Radioactive bugs and the beautiful bayou in Ryan Gillis’ mysterious short film “Palm Rot”

Inspired by Florida, palm trees and a mysterious yellow crate, Ryan Gillis releases the short film that’s made a big splash on the awards circuit.

Fresh from a high-profile festival tour in early 2015, Palm Rot by Ryan Gillis is a peculiar animated short.

Created as his thesis film at the University of Southern California, Gillis’ eight-minute animation has a strong visual style and a compelling narrative that feels as original as it is immersive.

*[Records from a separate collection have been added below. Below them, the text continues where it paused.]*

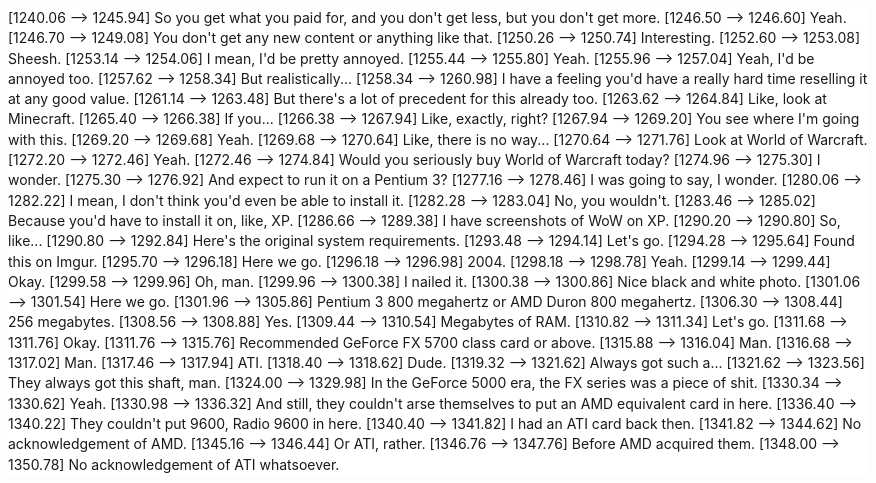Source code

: [1240.06 --> 1245.94]  So you get what you paid for, and you don't get less, but you don't get more.
[1246.50 --> 1246.60]  Yeah.
[1246.70 --> 1249.08]  You don't get any new content or anything like that.
[1250.26 --> 1250.74]  Interesting.
[1252.60 --> 1253.08]  Sheesh.
[1253.14 --> 1254.06]  I mean, I'd be pretty annoyed.
[1255.44 --> 1255.80]  Yeah.
[1255.96 --> 1257.04]  Yeah, I'd be annoyed too.
[1257.62 --> 1258.34]  But realistically...
[1258.34 --> 1260.98]  I have a feeling you'd have a really hard time reselling it at any good value.
[1261.14 --> 1263.48]  But there's a lot of precedent for this already too.
[1263.62 --> 1264.84]  Like, look at Minecraft.
[1265.40 --> 1266.38]  If you...
[1266.38 --> 1267.94]  Like, exactly, right?
[1267.94 --> 1269.20]  You see where I'm going with this.
[1269.20 --> 1269.68]  Yeah.
[1269.68 --> 1270.64]  Like, there is no way...
[1270.64 --> 1271.76]  Look at World of Warcraft.
[1272.20 --> 1272.46]  Yeah.
[1272.46 --> 1274.84]  Would you seriously buy World of Warcraft today?
[1274.96 --> 1275.30]  I wonder.
[1275.30 --> 1276.92]  And expect to run it on a Pentium 3?
[1277.16 --> 1278.46]  I was going to say, I wonder.
[1280.06 --> 1282.22]  I mean, I don't think you'd even be able to install it.
[1282.28 --> 1283.04]  No, you wouldn't.
[1283.46 --> 1285.02]  Because you'd have to install it on, like, XP.
[1286.66 --> 1289.38]  I have screenshots of WoW on XP.
[1290.20 --> 1290.80]  So, like...
[1290.80 --> 1292.84]  Here's the original system requirements.
[1293.48 --> 1294.14]  Let's go.
[1294.28 --> 1295.64]  Found this on Imgur.
[1295.70 --> 1296.18]  Here we go.
[1296.18 --> 1296.98]  2004.
[1298.18 --> 1298.78]  Yeah.
[1299.14 --> 1299.44]  Okay.
[1299.58 --> 1299.96]  Oh, man.
[1299.96 --> 1300.38]  I nailed it.
[1300.38 --> 1300.86]  Nice black and white photo.
[1301.06 --> 1301.54]  Here we go.
[1301.96 --> 1305.86]  Pentium 3 800 megahertz or AMD Duron 800 megahertz.
[1306.30 --> 1308.44]  256 megabytes.
[1308.56 --> 1308.88]  Yes.
[1309.44 --> 1310.54]  Megabytes of RAM.
[1310.82 --> 1311.34]  Let's go.
[1311.68 --> 1311.76]  Okay.
[1311.76 --> 1315.76]  Recommended GeForce FX 5700 class card or above.
[1315.88 --> 1316.04]  Man.
[1316.68 --> 1317.02]  Man.
[1317.46 --> 1317.94]  ATI.
[1318.40 --> 1318.62]  Dude.
[1319.32 --> 1321.62]  Always got such a...
[1321.62 --> 1323.56]  They always got this shaft, man.
[1324.00 --> 1329.98]  In the GeForce 5000 era, the FX series was a piece of shit.
[1330.34 --> 1330.62]  Yeah.
[1330.98 --> 1336.32]  And still, they couldn't arse themselves to put an AMD equivalent card in here.
[1336.40 --> 1340.22]  They couldn't put 9600, Radio 9600 in here.
[1340.40 --> 1341.82]  I had an ATI card back then.
[1341.82 --> 1344.62]  No acknowledgement of AMD.
[1345.16 --> 1346.44]  Or ATI, rather.
[1346.76 --> 1347.76]  Before AMD acquired them.
[1348.00 --> 1350.78]  No acknowledgement of ATI whatsoever.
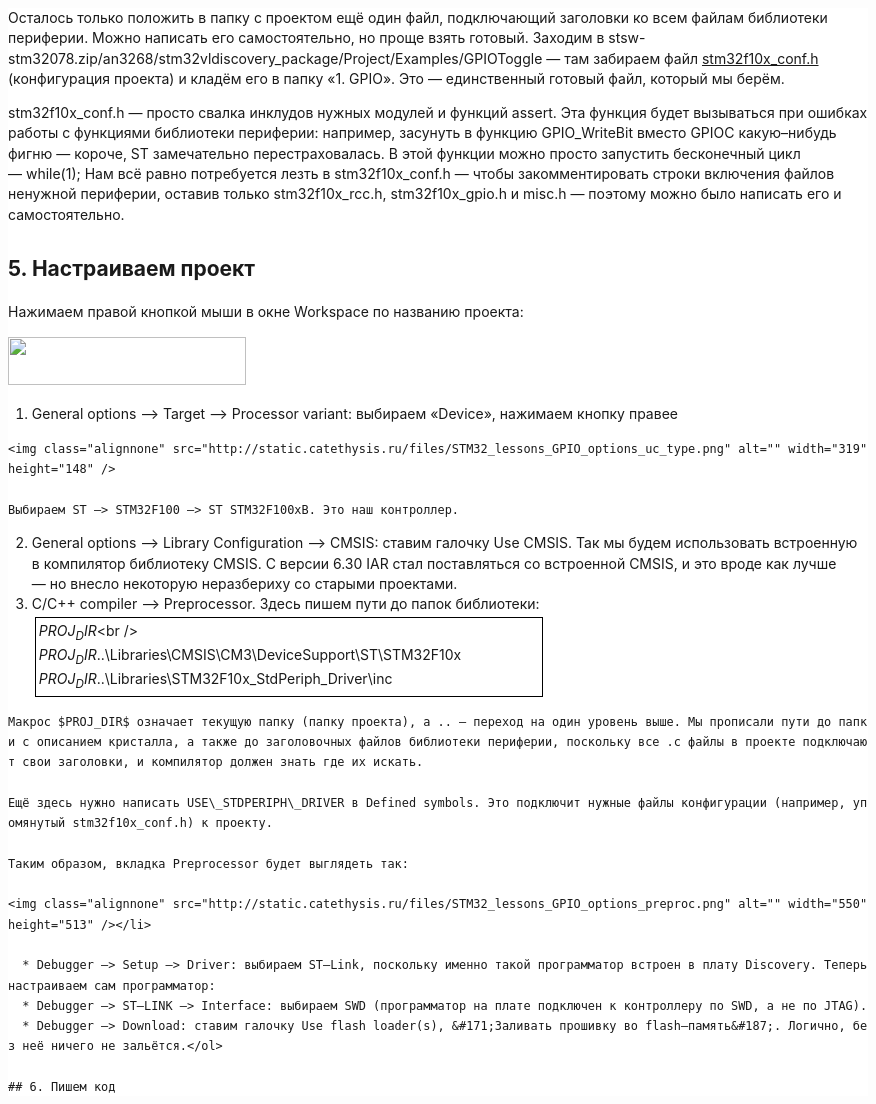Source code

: Осталось только положить в папку с проектом ещё один файл, подключающий заголовки ко всем файлам библиотеки периферии. Можно написать его самостоятельно, но проще взять готовый. Заходим в stsw-stm32078.zip/an3268/stm32vldiscovery_package/Project/Examples/GPIOToggle — там забираем файл <span style="text-decoration: underline;">stm32f10x_conf.h</span> (конфигурация проекта) и кладём его в папку &#171;1. GPIO&#187;. Это — единственный готовый файл, который мы берём.

stm32f10x\_conf.h — просто свалка инклудов нужных модулей и функций assert. Эта функция будет вызываться при ошибках работы с функциями библиотеки периферии: например, засунуть в функцию GPIO\_WriteBit вместо GPIOC какую–нибудь фигню — короче, ST замечательно перестраховалась. В этой функции можно просто запустить бесконечный цикл — while(1); Нам всё равно потребуется лезть в stm32f10x\_conf.h — чтобы закомментировать строки включения файлов ненужной периферии, оставив только stm32f10x\_rcc.h, stm32f10x_gpio.h и misc.h — поэтому можно было написать его и самостоятельно.

## 5. Настраиваем проект

Нажимаем правой кнопкой мыши в окне Workspace по названию проекта:
  
<img class="alignnone" src="http://static.catethysis.ru/files/STM32_lessons_GPIO_options_menu.png" alt="" width="238" height="48" />

  1. General options –> Target –> Processor variant: выбираем &#171;Device&#187;, нажимаем кнопку правее
  
    <img class="alignnone" src="http://static.catethysis.ru/files/STM32_lessons_GPIO_options_uc_type.png" alt="" width="319" height="148" />
  
    Выбираем ST –> STM32F100 –> ST STM32F100xB. Это наш контроллер.
  2. General options –> Library Configuration –> CMSIS: ставим галочку Use CMSIS. Так мы будем использовать встроенную в компилятор библиотеку CMSIS. С версии 6.30 IAR стал поставляться со встроенной CMSIS, и это вроде как лучше — но внесло некоторую неразбериху со старыми проектами.
  3. C/C++ compiler –> Preprocessor. Здесь пишем пути до папок библиотеки: <div style="border: 1px solid black; padding: 3px; margin: 3px; max-width: 500px;">
      $PROJ_DIR$\<br /> $PROJ_DIR$\..\Libraries\CMSIS\CM3\DeviceSupport\ST\STM32F10x<br /> $PROJ_DIR$\..\Libraries\STM32F10x_StdPeriph_Driver\inc
    </div>
    
    Макрос $PROJ_DIR$ означает текущую папку (папку проекта), а .. — переход на один уровень выше. Мы прописали пути до папки с описанием кристалла, а также до заголовочных файлов библиотеки периферии, поскольку все .c файлы в проекте подключают свои заголовки, и компилятор должен знать где их искать.
    
    Ещё здесь нужно написать USE\_STDPERIPH\_DRIVER в Defined symbols. Это подключит нужные файлы конфигурации (например, упомянутый stm32f10x_conf.h) к проекту.
    
    Таким образом, вкладка Preprocessor будет выглядеть так:
  
    <img class="alignnone" src="http://static.catethysis.ru/files/STM32_lessons_GPIO_options_preproc.png" alt="" width="550" height="513" /></li> 
    
      * Debugger –> Setup –> Driver: выбираем ST–Link, поскольку именно такой программатор встроен в плату Discovery. Теперь настраиваем сам программатор:
      * Debugger –> ST–LINK –> Interface: выбираем SWD (программатор на плате подключен к контроллеру по SWD, а не по JTAG).
      * Debugger –> Download: ставим галочку Use flash loader(s), &#171;Заливать прошивку во flash–память&#187;. Логично, без неё ничего не зальётся.</ol> 
    
    ## 6. Пишем код
    
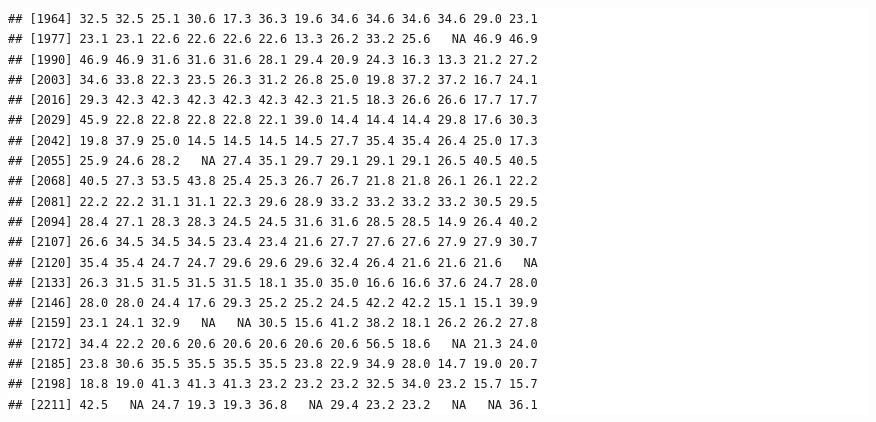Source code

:     ## [1964] 32.5 32.5 25.1 30.6 17.3 36.3 19.6 34.6 34.6 34.6 34.6 29.0 23.1
    ## [1977] 23.1 23.1 22.6 22.6 22.6 22.6 13.3 26.2 33.2 25.6   NA 46.9 46.9
    ## [1990] 46.9 46.9 31.6 31.6 31.6 28.1 29.4 20.9 24.3 16.3 13.3 21.2 27.2
    ## [2003] 34.6 33.8 22.3 23.5 26.3 31.2 26.8 25.0 19.8 37.2 37.2 16.7 24.1
    ## [2016] 29.3 42.3 42.3 42.3 42.3 42.3 42.3 21.5 18.3 26.6 26.6 17.7 17.7
    ## [2029] 45.9 22.8 22.8 22.8 22.8 22.1 39.0 14.4 14.4 14.4 29.8 17.6 30.3
    ## [2042] 19.8 37.9 25.0 14.5 14.5 14.5 14.5 27.7 35.4 35.4 26.4 25.0 17.3
    ## [2055] 25.9 24.6 28.2   NA 27.4 35.1 29.7 29.1 29.1 29.1 26.5 40.5 40.5
    ## [2068] 40.5 27.3 53.5 43.8 25.4 25.3 26.7 26.7 21.8 21.8 26.1 26.1 22.2
    ## [2081] 22.2 22.2 31.1 31.1 22.3 29.6 28.9 33.2 33.2 33.2 33.2 30.5 29.5
    ## [2094] 28.4 27.1 28.3 28.3 24.5 24.5 31.6 31.6 28.5 28.5 14.9 26.4 40.2
    ## [2107] 26.6 34.5 34.5 34.5 23.4 23.4 21.6 27.7 27.6 27.6 27.9 27.9 30.7
    ## [2120] 35.4 35.4 24.7 24.7 29.6 29.6 29.6 32.4 26.4 21.6 21.6 21.6   NA
    ## [2133] 26.3 31.5 31.5 31.5 31.5 18.1 35.0 35.0 16.6 16.6 37.6 24.7 28.0
    ## [2146] 28.0 28.0 24.4 17.6 29.3 25.2 25.2 24.5 42.2 42.2 15.1 15.1 39.9
    ## [2159] 23.1 24.1 32.9   NA   NA 30.5 15.6 41.2 38.2 18.1 26.2 26.2 27.8
    ## [2172] 34.4 22.2 20.6 20.6 20.6 20.6 20.6 20.6 56.5 18.6   NA 21.3 24.0
    ## [2185] 23.8 30.6 35.5 35.5 35.5 35.5 23.8 22.9 34.9 28.0 14.7 19.0 20.7
    ## [2198] 18.8 19.0 41.3 41.3 41.3 23.2 23.2 23.2 32.5 34.0 23.2 15.7 15.7
    ## [2211] 42.5   NA 24.7 19.3 19.3 36.8   NA 29.4 23.2 23.2   NA   NA 36.1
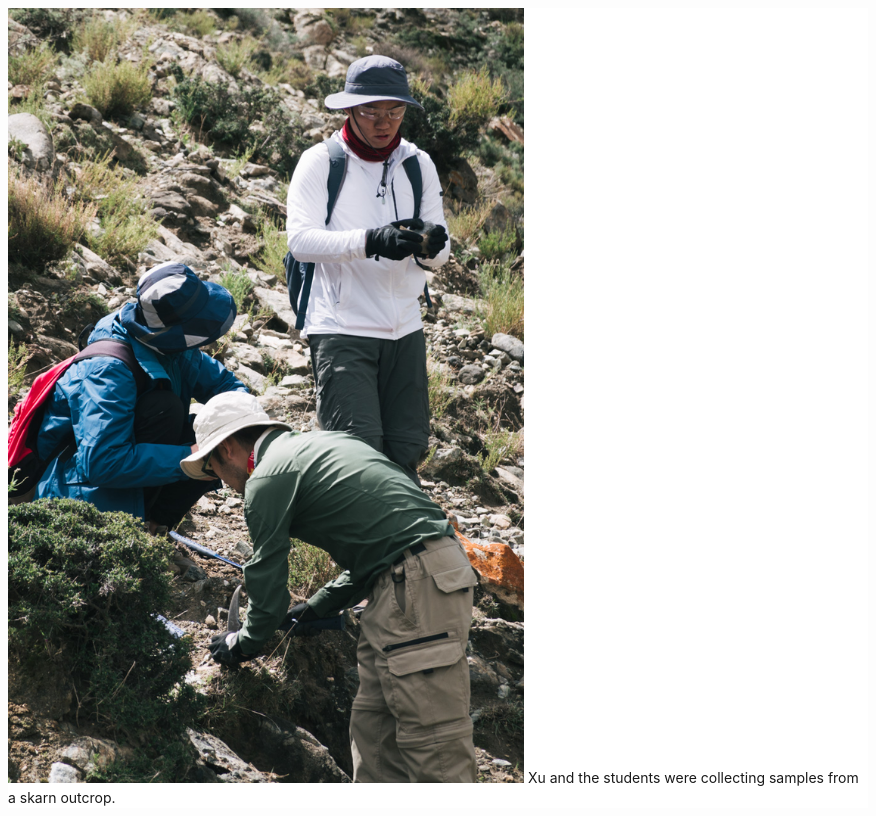 <img src="/images/photography/full/DSC01970.jpg" alt="Walking on a street in San Juan, after dinner." style="height:60%;width:60%;"/>
</div>
Xu and the students were collecting samples from a skarn outcrop.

There’s a real cinematic feel to Palm Rot: inspired by Gillis’ home-state of Florida, it has a particular aesthetic Gillis describes as  “Florida’s hot, trashy beauty”. Gillis says that the inspiration for the story of Palm Rot came from a yellow crate filled with jars, all covered in Japanese lettering he found while cleaning his house (“the jars were used to take flies into space”).

The bayou comes alive in this dark and twisted tale of a crop-duster named Bill who discovers a lone crate that survived a boat wreckage. Curiosity gets the better of him and he pulls the crate onto his airboat, unleashing a strange radioactive insect.

Jagged edges, thin lines, stiff character animations and the antique colouring recall the look and style of action comics.

Gillis is currently storyboarding on a new Disney TV Animation called Pickle and Peanut.